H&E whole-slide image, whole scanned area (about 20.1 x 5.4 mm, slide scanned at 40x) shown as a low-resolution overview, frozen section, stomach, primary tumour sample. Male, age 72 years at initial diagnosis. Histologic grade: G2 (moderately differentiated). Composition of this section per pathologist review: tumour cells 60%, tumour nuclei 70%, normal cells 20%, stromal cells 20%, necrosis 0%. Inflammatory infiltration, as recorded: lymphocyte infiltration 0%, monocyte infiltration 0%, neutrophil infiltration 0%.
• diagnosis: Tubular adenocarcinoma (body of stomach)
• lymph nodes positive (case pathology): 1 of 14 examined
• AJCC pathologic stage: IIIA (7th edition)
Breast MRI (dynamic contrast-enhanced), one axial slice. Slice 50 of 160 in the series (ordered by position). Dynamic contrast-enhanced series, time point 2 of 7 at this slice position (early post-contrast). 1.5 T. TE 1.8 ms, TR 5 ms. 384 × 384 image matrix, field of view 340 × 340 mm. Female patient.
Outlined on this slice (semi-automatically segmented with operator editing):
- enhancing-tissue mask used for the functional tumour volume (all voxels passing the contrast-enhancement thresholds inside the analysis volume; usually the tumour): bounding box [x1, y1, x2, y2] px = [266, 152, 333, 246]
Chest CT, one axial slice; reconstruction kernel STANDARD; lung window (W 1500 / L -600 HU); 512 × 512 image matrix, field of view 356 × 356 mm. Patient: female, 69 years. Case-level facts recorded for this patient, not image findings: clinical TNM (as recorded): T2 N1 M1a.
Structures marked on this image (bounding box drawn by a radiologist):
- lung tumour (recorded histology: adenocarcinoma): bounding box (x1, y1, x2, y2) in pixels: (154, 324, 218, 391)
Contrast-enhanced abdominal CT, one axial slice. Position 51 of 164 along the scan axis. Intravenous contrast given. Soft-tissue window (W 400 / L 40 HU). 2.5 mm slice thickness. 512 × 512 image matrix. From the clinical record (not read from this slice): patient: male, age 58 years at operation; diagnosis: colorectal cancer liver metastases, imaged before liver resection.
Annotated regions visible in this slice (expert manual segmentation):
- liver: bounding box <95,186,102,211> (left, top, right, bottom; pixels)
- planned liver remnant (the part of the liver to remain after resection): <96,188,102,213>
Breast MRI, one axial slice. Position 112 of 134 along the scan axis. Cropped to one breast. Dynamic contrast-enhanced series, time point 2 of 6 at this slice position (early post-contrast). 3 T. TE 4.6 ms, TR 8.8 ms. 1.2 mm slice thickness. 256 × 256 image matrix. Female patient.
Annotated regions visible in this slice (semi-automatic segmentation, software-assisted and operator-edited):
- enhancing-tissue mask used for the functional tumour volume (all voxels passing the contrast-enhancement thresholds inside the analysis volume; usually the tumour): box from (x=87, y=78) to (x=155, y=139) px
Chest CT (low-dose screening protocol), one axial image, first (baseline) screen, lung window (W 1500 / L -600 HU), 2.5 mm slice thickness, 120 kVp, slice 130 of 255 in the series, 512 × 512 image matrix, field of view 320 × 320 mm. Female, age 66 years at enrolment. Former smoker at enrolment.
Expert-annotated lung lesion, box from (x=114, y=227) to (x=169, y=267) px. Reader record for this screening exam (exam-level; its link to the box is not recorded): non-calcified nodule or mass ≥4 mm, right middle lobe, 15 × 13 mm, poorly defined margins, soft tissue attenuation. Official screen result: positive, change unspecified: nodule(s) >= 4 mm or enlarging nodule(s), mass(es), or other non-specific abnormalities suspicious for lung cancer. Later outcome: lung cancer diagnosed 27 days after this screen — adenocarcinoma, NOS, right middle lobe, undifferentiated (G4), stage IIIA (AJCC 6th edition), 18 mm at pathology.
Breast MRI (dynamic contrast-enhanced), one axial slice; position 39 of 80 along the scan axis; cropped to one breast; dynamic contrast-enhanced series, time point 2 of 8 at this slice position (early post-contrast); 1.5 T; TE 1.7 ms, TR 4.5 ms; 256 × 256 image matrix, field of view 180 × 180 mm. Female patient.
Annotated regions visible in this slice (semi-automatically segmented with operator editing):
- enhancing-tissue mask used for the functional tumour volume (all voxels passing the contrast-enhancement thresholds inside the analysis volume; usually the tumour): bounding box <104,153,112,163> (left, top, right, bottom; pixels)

■ Task objective: Take the records above and return, word for word, only the lines that fall from the line with "- lung tumour" to the line with "Breast MRI, one", both of them included.

■ Solution to this task:
- lung tumour (recorded histology: adenocarcinoma): bounding box (x1, y1, x2, y2) in pixels: (154, 324, 218, 391)
Contrast-enhanced abdominal CT, one axial slice. Position 51 of 164 along the scan axis. Intravenous contrast given. Soft-tissue window (W 400 / L 40 HU). 2.5 mm slice thickness. 512 × 512 image matrix. From the clinical record (not read from this slice): patient: male, age 58 years at operation; diagnosis: colorectal cancer liver metastases, imaged before liver resection.
Annotated regions visible in this slice (expert manual segmentation):
- liver: bounding box <95,186,102,211> (left, top, right, bottom; pixels)
- planned liver remnant (the part of the liver to remain after resection): <96,188,102,213>
Breast MRI, one axial slice. Position 112 of 134 along the scan axis. Cropped to one breast. Dynamic contrast-enhanced series, time point 2 of 6 at this slice position (early post-contrast). 3 T. TE 4.6 ms, TR 8.8 ms. 1.2 mm slice thickness. 256 × 256 image matrix. Female patient.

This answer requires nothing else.